About this exercise: Lines from the listing that hold the string "wrist" are what you should return.

Exercise data:
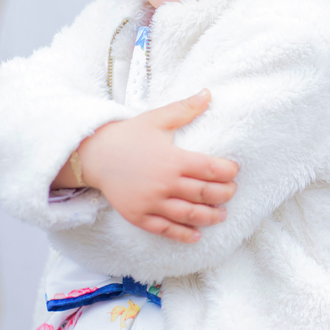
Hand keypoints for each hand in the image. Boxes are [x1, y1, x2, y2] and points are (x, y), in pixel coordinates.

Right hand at [73, 90, 238, 241]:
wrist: (94, 155)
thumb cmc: (128, 135)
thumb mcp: (157, 119)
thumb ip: (185, 109)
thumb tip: (208, 93)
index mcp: (173, 159)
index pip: (211, 169)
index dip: (228, 172)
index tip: (234, 170)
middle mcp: (164, 183)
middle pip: (205, 194)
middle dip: (225, 194)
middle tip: (232, 192)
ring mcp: (151, 202)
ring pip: (189, 215)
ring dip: (210, 217)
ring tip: (221, 215)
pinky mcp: (139, 216)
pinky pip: (165, 229)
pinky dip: (183, 235)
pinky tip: (196, 235)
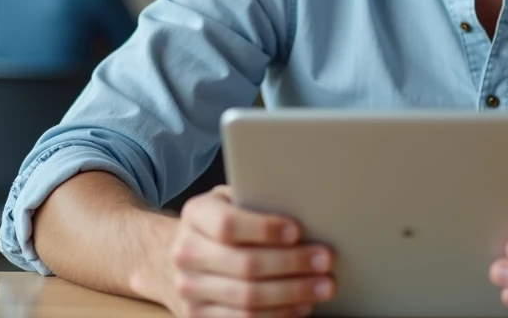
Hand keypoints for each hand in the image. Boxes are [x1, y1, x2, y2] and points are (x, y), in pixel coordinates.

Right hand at [153, 186, 335, 317]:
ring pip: (247, 299)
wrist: (182, 255)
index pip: (227, 225)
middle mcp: (186, 253)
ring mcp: (189, 289)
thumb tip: (305, 207)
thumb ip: (257, 201)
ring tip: (322, 286)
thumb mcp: (231, 201)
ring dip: (292, 294)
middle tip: (325, 260)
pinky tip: (300, 306)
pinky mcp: (197, 316)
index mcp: (195, 215)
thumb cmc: (221, 222)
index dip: (264, 229)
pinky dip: (278, 316)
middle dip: (292, 264)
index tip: (297, 231)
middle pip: (244, 265)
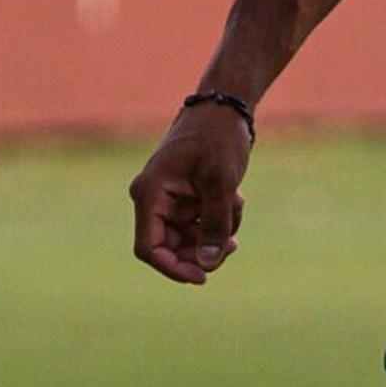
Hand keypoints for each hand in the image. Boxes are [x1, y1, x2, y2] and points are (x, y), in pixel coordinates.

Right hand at [129, 102, 255, 284]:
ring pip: (188, 239)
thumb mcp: (221, 184)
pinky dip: (220, 220)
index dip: (172, 268)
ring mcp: (169, 200)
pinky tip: (236, 200)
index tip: (202, 277)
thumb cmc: (219, 138)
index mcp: (150, 194)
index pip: (149, 248)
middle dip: (201, 249)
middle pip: (169, 248)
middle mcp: (153, 199)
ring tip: (237, 206)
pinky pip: (199, 225)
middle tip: (233, 245)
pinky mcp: (185, 199)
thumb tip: (208, 265)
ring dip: (216, 232)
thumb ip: (215, 226)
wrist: (226, 109)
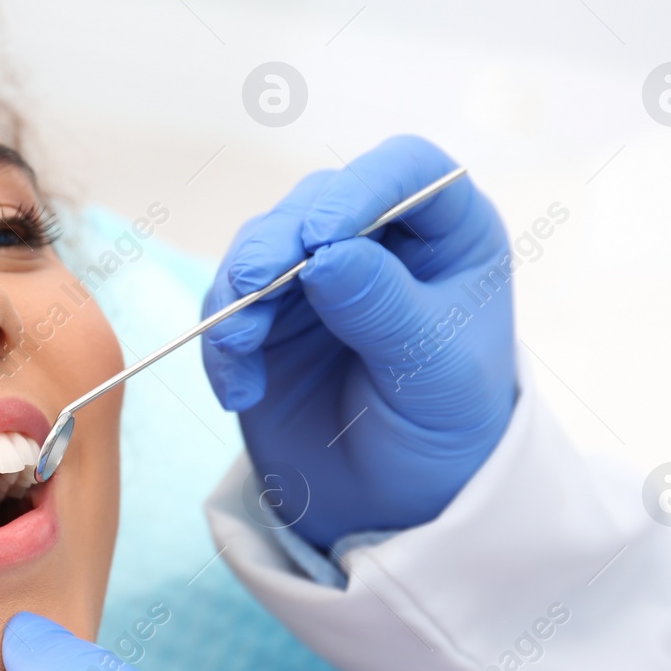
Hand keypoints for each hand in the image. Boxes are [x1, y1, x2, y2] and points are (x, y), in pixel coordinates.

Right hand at [201, 134, 516, 547]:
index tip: (323, 237)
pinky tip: (239, 387)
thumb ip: (384, 308)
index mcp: (448, 234)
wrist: (394, 501)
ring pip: (261, 242)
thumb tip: (327, 251)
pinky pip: (227, 301)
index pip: (406, 168)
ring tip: (239, 347)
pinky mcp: (266, 311)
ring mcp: (316, 270)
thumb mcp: (433, 373)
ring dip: (241, 289)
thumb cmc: (442, 429)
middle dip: (279, 241)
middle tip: (255, 285)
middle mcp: (380, 237)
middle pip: (316, 200)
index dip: (362, 188)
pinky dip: (223, 339)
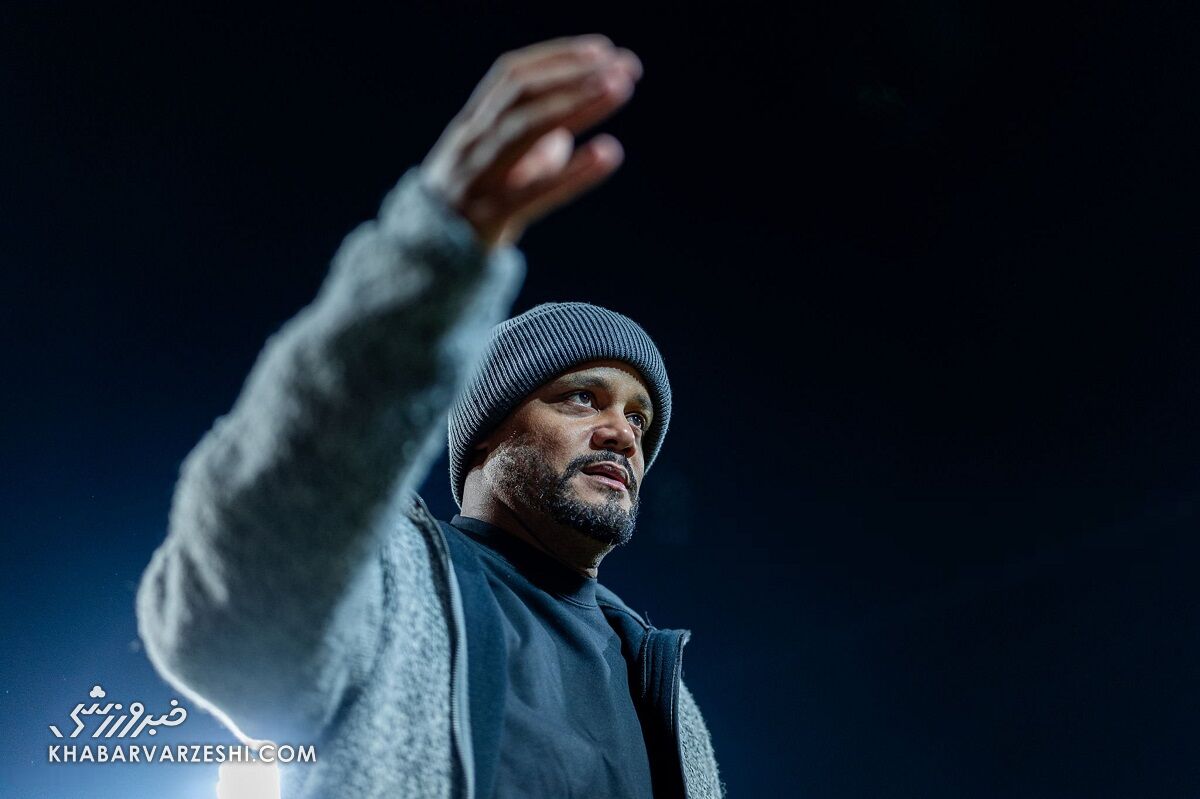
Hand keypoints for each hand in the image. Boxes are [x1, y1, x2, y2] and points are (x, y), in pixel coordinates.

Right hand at [420, 34, 641, 249]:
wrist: (424, 260)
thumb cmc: (467, 205)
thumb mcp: (492, 167)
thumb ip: (527, 147)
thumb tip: (564, 136)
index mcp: (472, 123)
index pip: (512, 74)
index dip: (557, 57)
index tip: (603, 50)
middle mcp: (471, 142)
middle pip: (522, 93)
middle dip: (575, 73)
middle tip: (625, 66)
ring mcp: (477, 177)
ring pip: (525, 129)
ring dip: (576, 103)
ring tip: (619, 89)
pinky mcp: (490, 215)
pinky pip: (536, 190)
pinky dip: (574, 170)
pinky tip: (609, 153)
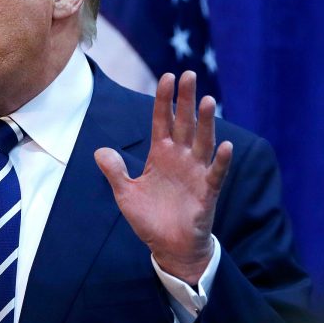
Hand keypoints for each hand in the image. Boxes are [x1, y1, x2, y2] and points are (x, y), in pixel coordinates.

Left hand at [94, 71, 232, 283]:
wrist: (169, 247)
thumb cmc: (149, 219)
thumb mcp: (125, 194)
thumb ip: (114, 172)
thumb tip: (99, 151)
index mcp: (161, 155)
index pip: (162, 121)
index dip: (163, 100)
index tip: (166, 76)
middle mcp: (180, 159)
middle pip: (184, 123)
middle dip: (186, 100)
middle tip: (188, 74)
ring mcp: (196, 173)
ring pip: (202, 142)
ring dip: (206, 123)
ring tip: (208, 100)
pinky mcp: (207, 192)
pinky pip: (215, 173)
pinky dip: (220, 161)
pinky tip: (224, 146)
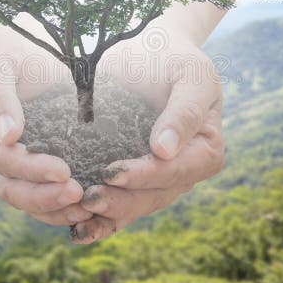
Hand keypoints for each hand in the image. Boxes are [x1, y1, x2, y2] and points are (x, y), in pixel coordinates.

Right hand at [0, 26, 92, 225]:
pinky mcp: (32, 168)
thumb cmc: (14, 43)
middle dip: (44, 196)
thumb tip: (7, 136)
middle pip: (10, 186)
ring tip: (88, 207)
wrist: (40, 41)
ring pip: (26, 199)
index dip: (28, 168)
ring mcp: (7, 164)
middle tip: (81, 194)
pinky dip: (62, 206)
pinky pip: (43, 195)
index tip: (64, 170)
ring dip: (55, 208)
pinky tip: (89, 208)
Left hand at [71, 31, 224, 243]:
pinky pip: (121, 206)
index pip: (175, 171)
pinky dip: (100, 222)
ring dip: (108, 216)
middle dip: (121, 201)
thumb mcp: (189, 75)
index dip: (145, 175)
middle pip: (155, 195)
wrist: (149, 50)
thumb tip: (164, 150)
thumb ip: (183, 111)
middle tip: (87, 198)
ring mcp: (159, 179)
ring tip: (77, 218)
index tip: (111, 171)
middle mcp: (185, 171)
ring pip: (136, 206)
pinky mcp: (134, 181)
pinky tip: (76, 232)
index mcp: (205, 149)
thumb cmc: (172, 58)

Result below:
wrist: (94, 155)
wrist: (182, 255)
wrist: (226, 109)
wrist: (394, 501)
wrist: (424, 260)
wrist: (169, 247)
wrist: (40, 41)
wrist: (149, 50)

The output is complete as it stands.